### Problem description
Quote the lines of every record below word for word, in the order given.

_____

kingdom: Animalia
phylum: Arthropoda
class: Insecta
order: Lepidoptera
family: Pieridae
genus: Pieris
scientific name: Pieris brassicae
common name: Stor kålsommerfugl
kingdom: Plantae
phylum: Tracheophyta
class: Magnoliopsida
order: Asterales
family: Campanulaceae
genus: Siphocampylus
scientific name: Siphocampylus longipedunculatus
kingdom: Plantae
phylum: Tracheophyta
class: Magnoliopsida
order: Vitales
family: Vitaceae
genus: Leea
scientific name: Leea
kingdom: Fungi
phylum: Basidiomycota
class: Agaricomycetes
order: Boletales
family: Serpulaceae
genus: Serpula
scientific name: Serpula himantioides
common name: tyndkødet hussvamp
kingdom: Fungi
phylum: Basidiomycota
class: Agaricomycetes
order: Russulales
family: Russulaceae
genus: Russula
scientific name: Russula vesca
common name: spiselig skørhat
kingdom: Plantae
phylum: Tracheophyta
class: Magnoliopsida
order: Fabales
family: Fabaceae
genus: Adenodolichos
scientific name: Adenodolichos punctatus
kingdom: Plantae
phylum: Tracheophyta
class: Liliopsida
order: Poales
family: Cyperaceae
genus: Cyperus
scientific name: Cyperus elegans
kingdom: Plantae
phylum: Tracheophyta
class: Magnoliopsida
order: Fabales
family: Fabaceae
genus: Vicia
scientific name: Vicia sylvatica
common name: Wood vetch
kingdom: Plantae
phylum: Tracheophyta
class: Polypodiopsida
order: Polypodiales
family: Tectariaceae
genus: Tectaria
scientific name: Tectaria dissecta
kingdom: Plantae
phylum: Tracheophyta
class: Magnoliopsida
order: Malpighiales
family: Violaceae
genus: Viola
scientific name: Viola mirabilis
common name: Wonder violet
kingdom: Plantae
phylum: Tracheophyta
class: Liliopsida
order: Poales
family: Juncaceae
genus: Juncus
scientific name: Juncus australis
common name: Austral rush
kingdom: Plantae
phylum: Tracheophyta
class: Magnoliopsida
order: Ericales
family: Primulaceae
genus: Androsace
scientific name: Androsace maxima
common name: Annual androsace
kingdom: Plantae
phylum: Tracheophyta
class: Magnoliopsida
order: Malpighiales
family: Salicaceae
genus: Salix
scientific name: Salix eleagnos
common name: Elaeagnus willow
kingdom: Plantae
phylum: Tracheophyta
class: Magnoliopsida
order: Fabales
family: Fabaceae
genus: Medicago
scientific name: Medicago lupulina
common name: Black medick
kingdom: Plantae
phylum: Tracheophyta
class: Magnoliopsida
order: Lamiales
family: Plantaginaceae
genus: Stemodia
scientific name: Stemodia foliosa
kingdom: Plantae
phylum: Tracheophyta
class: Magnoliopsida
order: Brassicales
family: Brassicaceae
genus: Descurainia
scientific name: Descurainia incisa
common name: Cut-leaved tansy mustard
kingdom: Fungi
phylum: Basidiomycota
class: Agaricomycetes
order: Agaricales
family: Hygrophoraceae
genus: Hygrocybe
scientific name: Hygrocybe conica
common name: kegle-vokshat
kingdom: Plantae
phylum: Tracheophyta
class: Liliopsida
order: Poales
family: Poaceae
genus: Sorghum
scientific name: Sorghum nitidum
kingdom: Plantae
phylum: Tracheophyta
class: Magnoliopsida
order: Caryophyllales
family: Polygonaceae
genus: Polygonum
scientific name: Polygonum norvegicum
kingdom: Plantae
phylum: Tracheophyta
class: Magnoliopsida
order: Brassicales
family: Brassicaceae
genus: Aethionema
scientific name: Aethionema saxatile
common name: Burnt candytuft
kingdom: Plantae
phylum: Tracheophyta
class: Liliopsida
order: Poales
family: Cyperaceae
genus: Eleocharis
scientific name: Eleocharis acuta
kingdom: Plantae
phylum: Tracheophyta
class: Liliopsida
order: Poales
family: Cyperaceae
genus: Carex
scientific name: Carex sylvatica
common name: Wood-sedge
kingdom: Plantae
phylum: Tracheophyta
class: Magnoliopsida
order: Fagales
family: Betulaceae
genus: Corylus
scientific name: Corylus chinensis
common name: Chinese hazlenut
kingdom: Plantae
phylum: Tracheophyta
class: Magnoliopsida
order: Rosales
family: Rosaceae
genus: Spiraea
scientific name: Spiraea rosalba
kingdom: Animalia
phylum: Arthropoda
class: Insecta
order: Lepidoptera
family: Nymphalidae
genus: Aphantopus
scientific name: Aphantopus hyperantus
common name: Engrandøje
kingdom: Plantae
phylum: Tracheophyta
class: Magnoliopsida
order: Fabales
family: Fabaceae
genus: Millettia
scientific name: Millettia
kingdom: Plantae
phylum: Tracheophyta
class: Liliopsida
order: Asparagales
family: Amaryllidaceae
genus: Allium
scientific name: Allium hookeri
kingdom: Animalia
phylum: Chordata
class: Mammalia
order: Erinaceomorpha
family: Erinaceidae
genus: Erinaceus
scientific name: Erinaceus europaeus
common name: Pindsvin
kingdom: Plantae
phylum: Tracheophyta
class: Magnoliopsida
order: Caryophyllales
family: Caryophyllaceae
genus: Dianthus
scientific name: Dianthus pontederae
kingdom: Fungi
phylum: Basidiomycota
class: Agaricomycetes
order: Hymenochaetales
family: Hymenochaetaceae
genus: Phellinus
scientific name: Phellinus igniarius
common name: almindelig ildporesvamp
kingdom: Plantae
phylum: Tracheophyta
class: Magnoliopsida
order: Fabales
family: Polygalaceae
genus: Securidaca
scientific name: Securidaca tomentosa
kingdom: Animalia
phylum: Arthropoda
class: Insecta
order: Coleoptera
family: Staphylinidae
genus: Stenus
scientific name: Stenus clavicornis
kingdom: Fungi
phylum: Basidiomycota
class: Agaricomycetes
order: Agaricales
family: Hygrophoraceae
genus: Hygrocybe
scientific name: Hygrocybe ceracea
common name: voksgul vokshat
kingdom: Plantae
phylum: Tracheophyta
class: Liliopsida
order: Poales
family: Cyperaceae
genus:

_____

### Expected output
kingdom: Animalia
phylum: Arthropoda
class: Insecta
order: Lepidoptera
family: Pieridae
genus: Pieris
scientific name: Pieris brassicae
common name: Stor kålsommerfugl
kingdom: Plantae
phylum: Tracheophyta
class: Magnoliopsida
order: Asterales
family: Campanulaceae
genus: Siphocampylus
scientific name: Siphocampylus longipedunculatus
kingdom: Plantae
phylum: Tracheophyta
class: Magnoliopsida
order: Vitales
family: Vitaceae
genus: Leea
scientific name: Leea
kingdom: Fungi
phylum: Basidiomycota
class: Agaricomycetes
order: Boletales
family: Serpulaceae
genus: Serpula
scientific name: Serpula himantioides
common name: tyndkødet hussvamp
kingdom: Fungi
phylum: Basidiomycota
class: Agaricomycetes
order: Russulales
family: Russulaceae
genus: Russula
scientific name: Russula vesca
common name: spiselig skørhat
kingdom: Plantae
phylum: Tracheophyta
class: Magnoliopsida
order: Fabales
family: Fabaceae
genus: Adenodolichos
scientific name: Adenodolichos punctatus
kingdom: Plantae
phylum: Tracheophyta
class: Liliopsida
order: Poales
family: Cyperaceae
genus: Cyperus
scientific name: Cyperus elegans
kingdom: Plantae
phylum: Tracheophyta
class: Magnoliopsida
order: Fabales
family: Fabaceae
genus: Vicia
scientific name: Vicia sylvatica
common name: Wood vetch
kingdom: Plantae
phylum: Tracheophyta
class: Polypodiopsida
order: Polypodiales
family: Tectariaceae
genus: Tectaria
scientific name: Tectaria dissecta
kingdom: Plantae
phylum: Tracheophyta
class: Magnoliopsida
order: Malpighiales
family: Violaceae
genus: Viola
scientific name: Viola mirabilis
common name: Wonder violet
kingdom: Plantae
phylum: Tracheophyta
class: Liliopsida
order: Poales
family: Juncaceae
genus: Juncus
scientific name: Juncus australis
common name: Austral rush
kingdom: Plantae
phylum: Tracheophyta
class: Magnoliopsida
order: Ericales
family: Primulaceae
genus: Androsace
scientific name: Androsace maxima
common name: Annual androsace
kingdom: Plantae
phylum: Tracheophyta
class: Magnoliopsida
order: Malpighiales
family: Salicaceae
genus: Salix
scientific name: Salix eleagnos
common name: Elaeagnus willow
kingdom: Plantae
phylum: Tracheophyta
class: Magnoliopsida
order: Fabales
family: Fabaceae
genus: Medicago
scientific name: Medicago lupulina
common name: Black medick
kingdom: Plantae
phylum: Tracheophyta
class: Magnoliopsida
order: Lamiales
family: Plantaginaceae
genus: Stemodia
scientific name: Stemodia foliosa
kingdom: Plantae
phylum: Tracheophyta
class: Magnoliopsida
order: Brassicales
family: Brassicaceae
genus: Descurainia
scientific name: Descurainia incisa
common name: Cut-leaved tansy mustard
kingdom: Fungi
phylum: Basidiomycota
class: Agaricomycetes
order: Agaricales
family: Hygrophoraceae
genus: Hygrocybe
scientific name: Hygrocybe conica
common name: kegle-vokshat
kingdom: Plantae
phylum: Tracheophyta
class: Liliopsida
order: Poales
family: Poaceae
genus: Sorghum
scientific name: Sorghum nitidum
kingdom: Plantae
phylum: Tracheophyta
class: Magnoliopsida
order: Caryophyllales
family: Polygonaceae
genus: Polygonum
scientific name: Polygonum norvegicum
kingdom: Plantae
phylum: Tracheophyta
class: Magnoliopsida
order: Brassicales
family: Brassicaceae
genus: Aethionema
scientific name: Aethionema saxatile
common name: Burnt candytuft
kingdom: Plantae
phylum: Tracheophyta
class: Liliopsida
order: Poales
family: Cyperaceae
genus: Eleocharis
scientific name: Eleocharis acuta
kingdom: Plantae
phylum: Tracheophyta
class: Liliopsida
order: Poales
family: Cyperaceae
genus: Carex
scientific name: Carex sylvatica
common name: Wood-sedge
kingdom: Plantae
phylum: Tracheophyta
class: Magnoliopsida
order: Fagales
family: Betulaceae
genus: Corylus
scientific name: Corylus chinensis
common name: Chinese hazlenut
kingdom: Plantae
phylum: Tracheophyta
class: Magnoliopsida
order: Rosales
family: Rosaceae
genus: Spiraea
scientific name: Spiraea rosalba
kingdom: Animalia
phylum: Arthropoda
class: Insecta
order: Lepidoptera
family: Nymphalidae
genus: Aphantopus
scientific name: Aphantopus hyperantus
common name: Engrandøje
kingdom: Plantae
phylum: Tracheophyta
class: Magnoliopsida
order: Fabales
family: Fabaceae
genus: Millettia
scientific name: Millettia
kingdom: Plantae
phylum: Tracheophyta
class: Liliopsida
order: Asparagales
family: Amaryllidaceae
genus: Allium
scientific name: Allium hookeri
kingdom: Animalia
phylum: Chordata
class: Mammalia
order: Erinaceomorpha
family: Erinaceidae
genus: Erinaceus
scientific name: Erinaceus europaeus
common name: Pindsvin
kingdom: Plantae
phylum: Tracheophyta
class: Magnoliopsida
order: Caryophyllales
family: Caryophyllaceae
genus: Dianthus
scientific name: Dianthus pontederae
kingdom: Fungi
phylum: Basidiomycota
class: Agaricomycetes
order: Hymenochaetales
family: Hymenochaetaceae
genus: Phellinus
scientific name: Phellinus igniarius
common name: almindelig ildporesvamp
kingdom: Plantae
phylum: Tracheophyta
class: Magnoliopsida
order: Fabales
family: Polygalaceae
genus: Securidaca
scientific name: Securidaca tomentosa
kingdom: Animalia
phylum: Arthropoda
class: Insecta
order: Coleoptera
family: Staphylinidae
genus: Stenus
scientific name: Stenus clavicornis
kingdom: Fungi
phylum: Basidiomycota
class: Agaricomycetes
order: Agaricales
family: Hygrophoraceae
genus: Hygrocybe
scientific name: Hygrocybe ceracea
common name: voksgul vokshat
kingdom: Plantae
phylum: Tracheophyta
class: Liliopsida
order: Poales
family: Cyperaceae
genus:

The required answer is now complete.